## The data
____

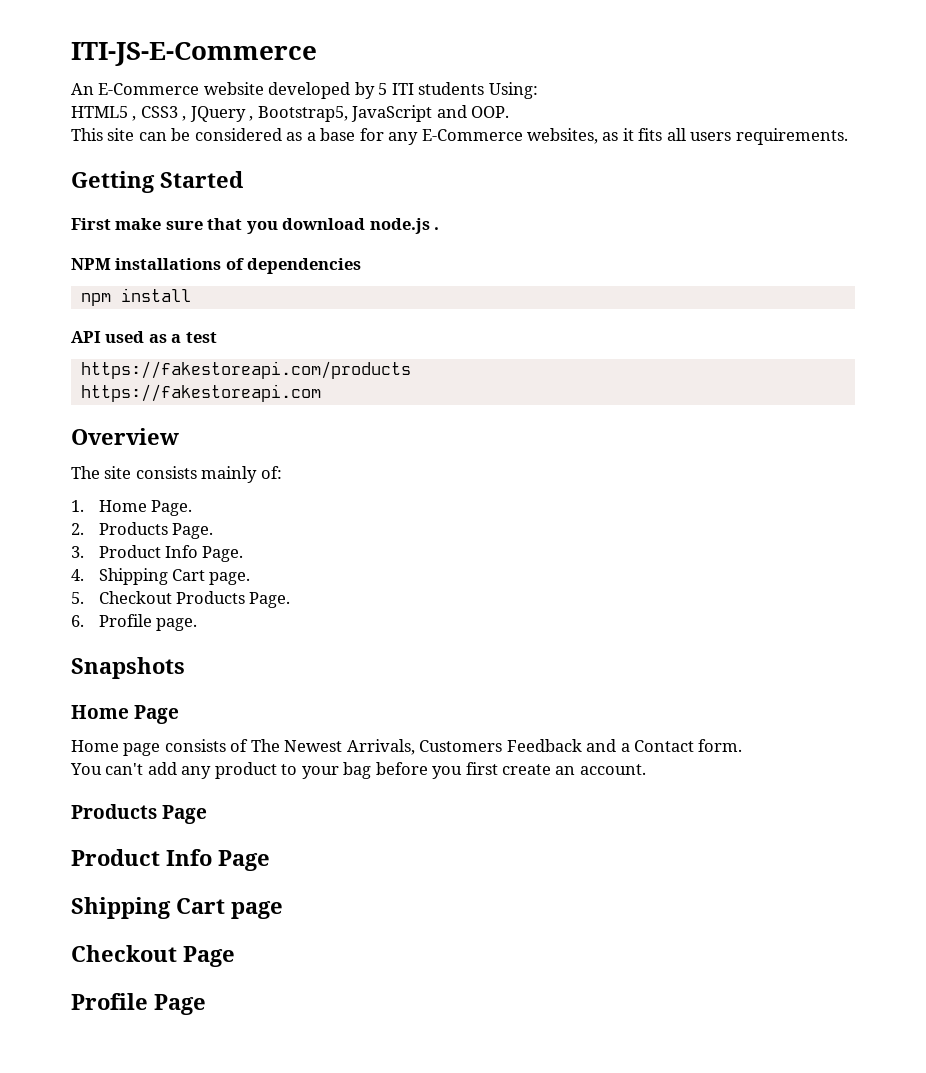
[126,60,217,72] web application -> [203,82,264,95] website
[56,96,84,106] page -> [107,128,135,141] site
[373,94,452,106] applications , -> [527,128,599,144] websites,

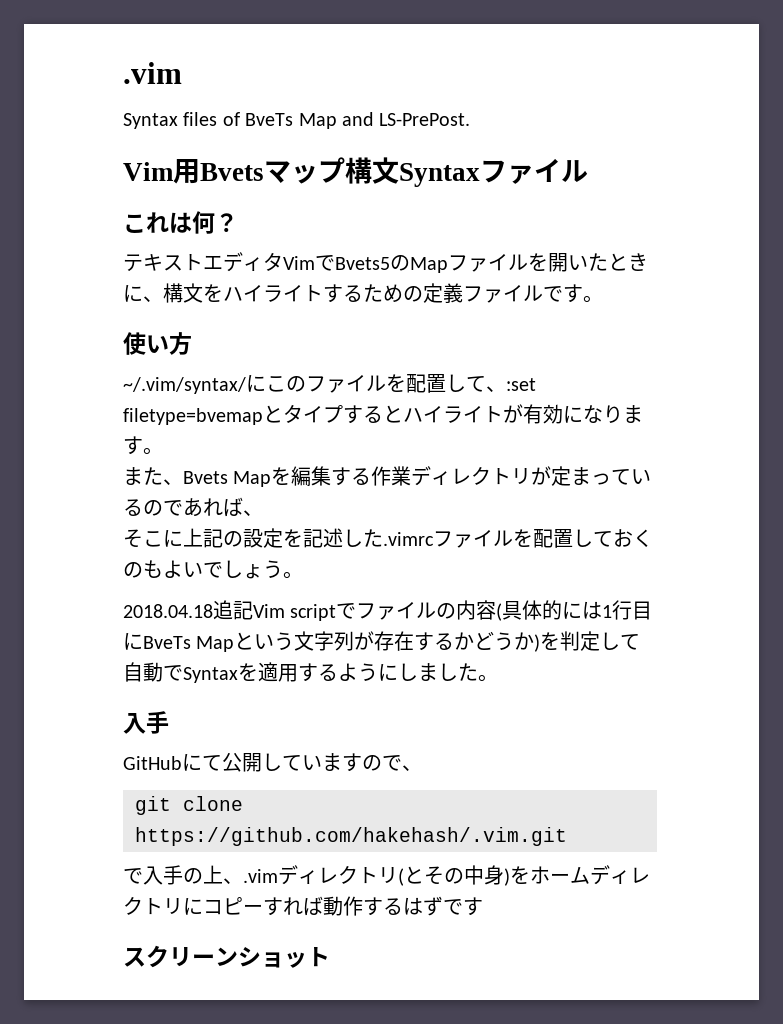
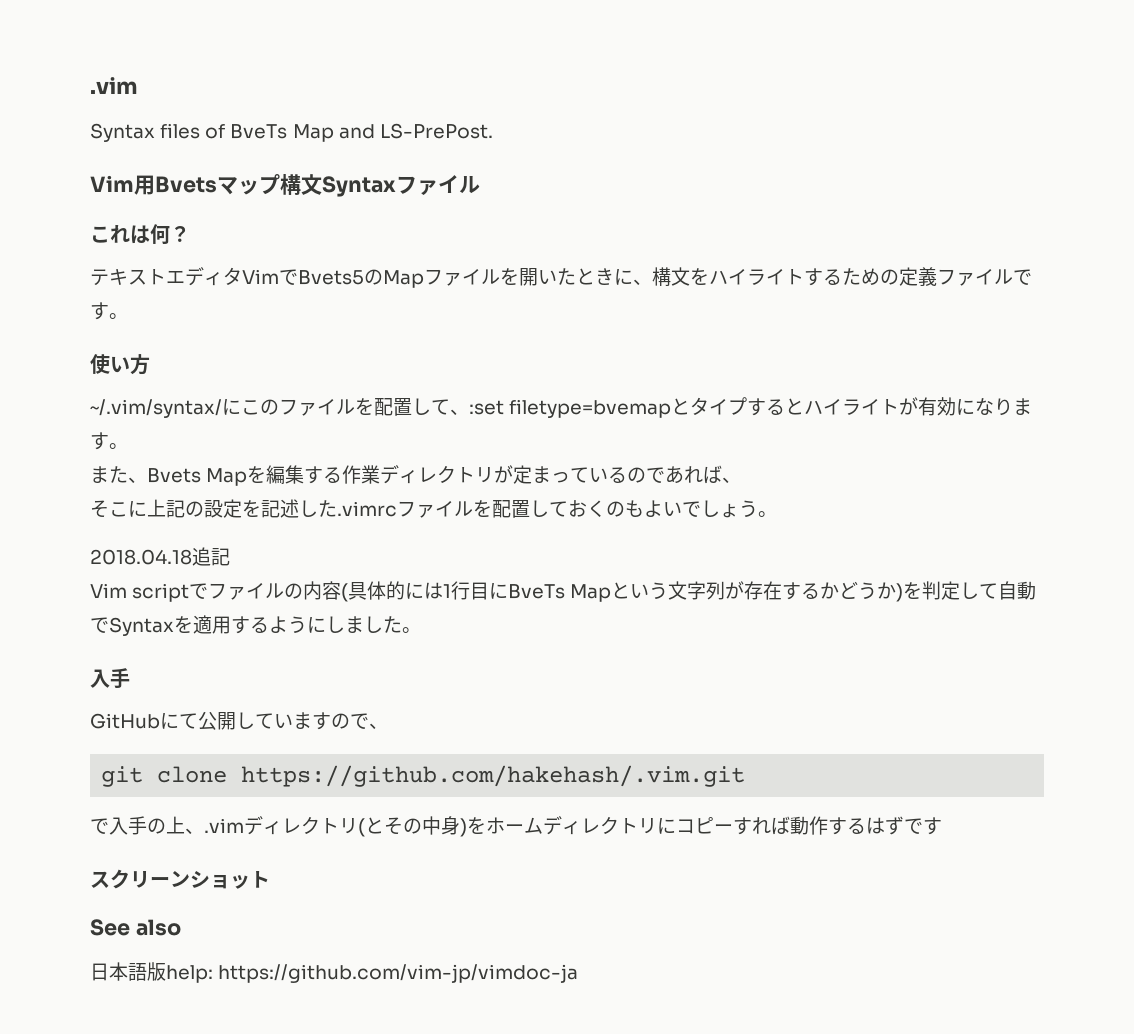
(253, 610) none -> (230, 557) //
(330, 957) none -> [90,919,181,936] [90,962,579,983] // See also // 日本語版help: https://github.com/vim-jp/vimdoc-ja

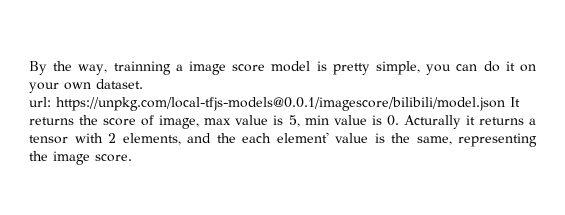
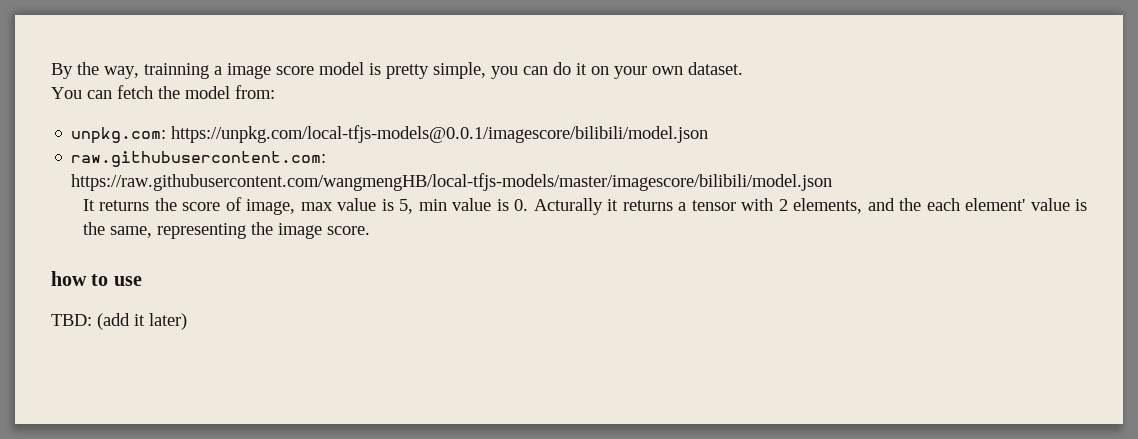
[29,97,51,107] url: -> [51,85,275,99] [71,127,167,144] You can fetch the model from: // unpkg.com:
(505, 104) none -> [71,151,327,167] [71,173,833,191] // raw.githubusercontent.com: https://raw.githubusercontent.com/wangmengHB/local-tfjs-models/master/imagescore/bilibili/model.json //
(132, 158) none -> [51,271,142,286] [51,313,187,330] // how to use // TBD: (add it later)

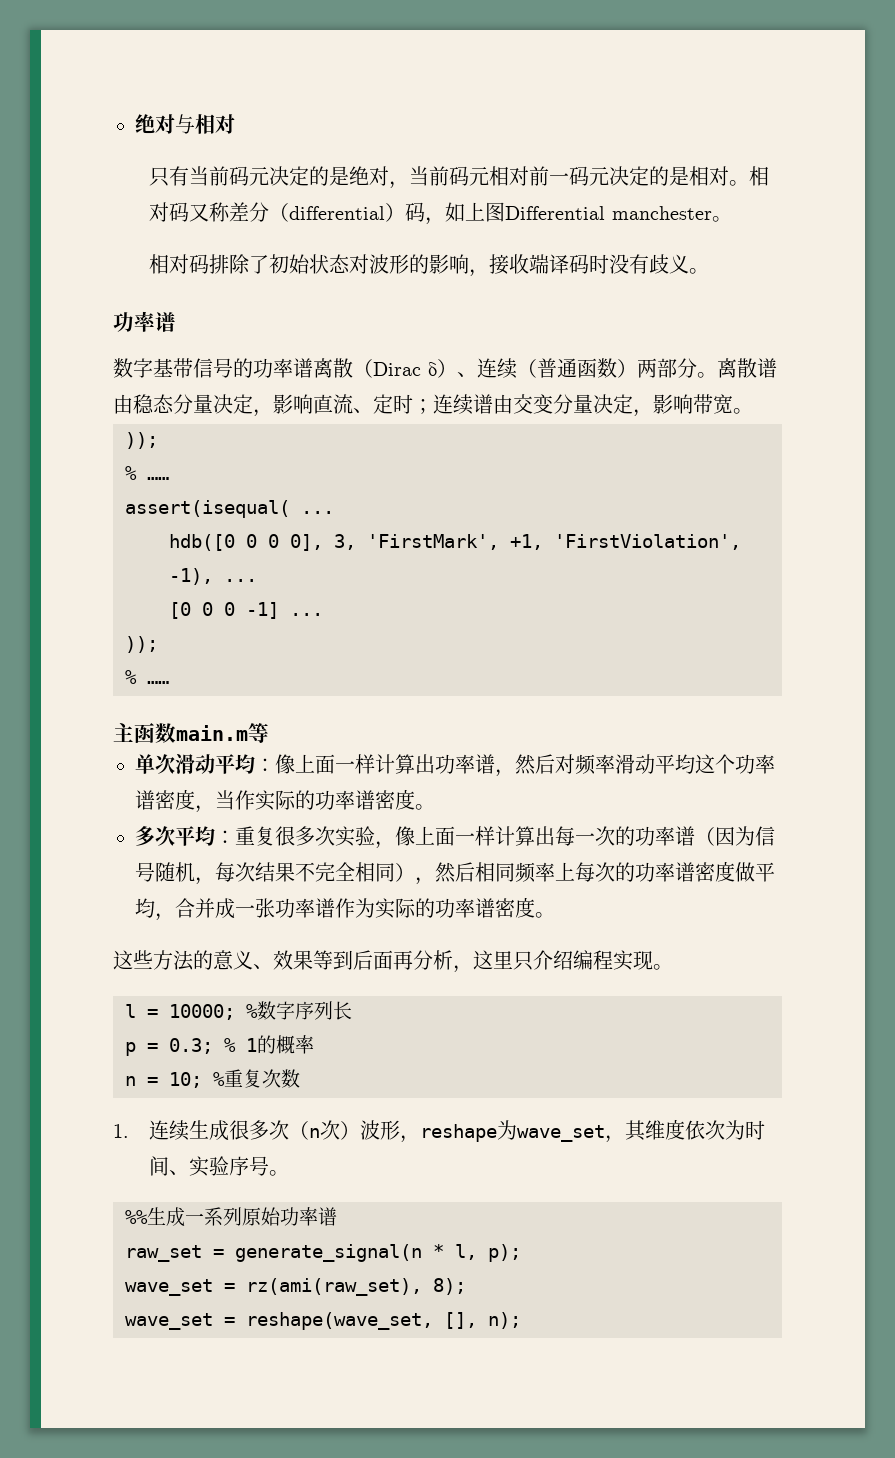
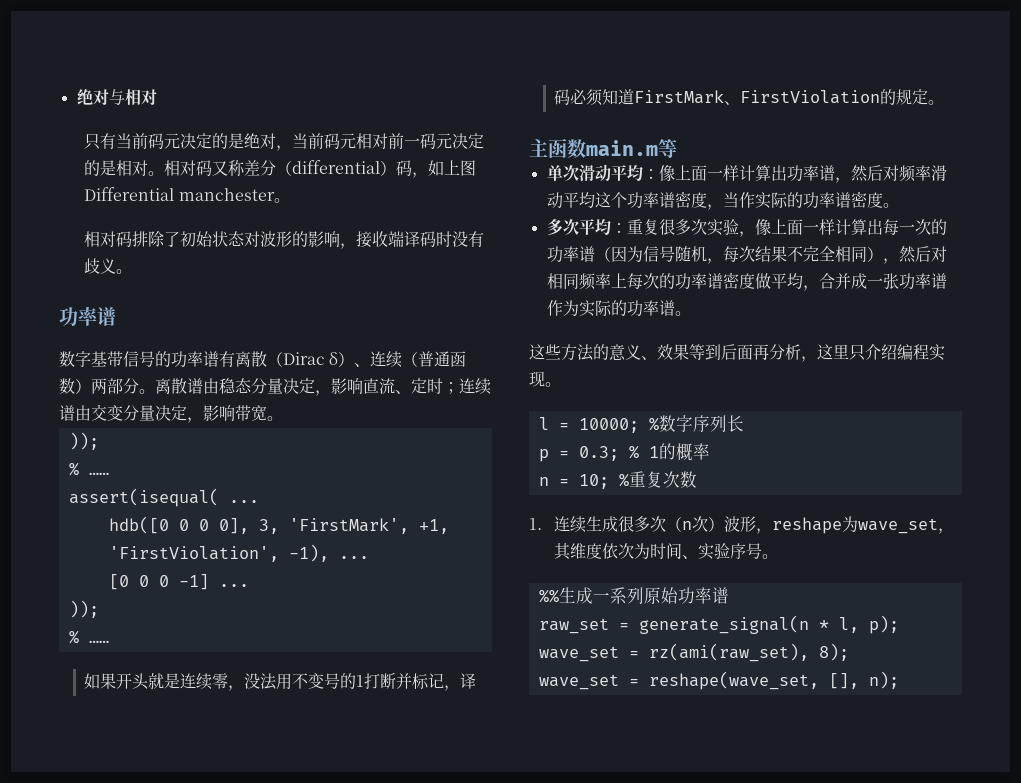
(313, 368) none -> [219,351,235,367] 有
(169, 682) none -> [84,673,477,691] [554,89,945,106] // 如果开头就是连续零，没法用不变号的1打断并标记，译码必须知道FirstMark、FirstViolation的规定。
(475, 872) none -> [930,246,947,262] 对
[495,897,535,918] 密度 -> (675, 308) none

____

## About this exercise
Skipping the images, write out the whole listing exactly.

## Answer to the exercise
[126,60,217,72] web application -> [203,82,264,95] website
[56,96,84,106] page -> [107,128,135,141] site
[373,94,452,106] applications , -> [527,128,599,144] websites,

(253, 610) none -> (230, 557) //
(330, 957) none -> [90,919,181,936] [90,962,579,983] // See also // 日本語版help: https://github.com/vim-jp/vimdoc-ja

[29,97,51,107] url: -> [51,85,275,99] [71,127,167,144] You can fetch the model from: // unpkg.com:
(505, 104) none -> [71,151,327,167] [71,173,833,191] // raw.githubusercontent.com: https://raw.githubusercontent.com/wangmengHB/local-tfjs-models/master/imagescore/bilibili/model.json //
(132, 158) none -> [51,271,142,286] [51,313,187,330] // how to use // TBD: (add it later)

(313, 368) none -> [219,351,235,367] 有
(169, 682) none -> [84,673,477,691] [554,89,945,106] // 如果开头就是连续零，没法用不变号的1打断并标记，译码必须知道FirstMark、FirstViolation的规定。
(475, 872) none -> [930,246,947,262] 对
[495,897,535,918] 密度 -> (675, 308) none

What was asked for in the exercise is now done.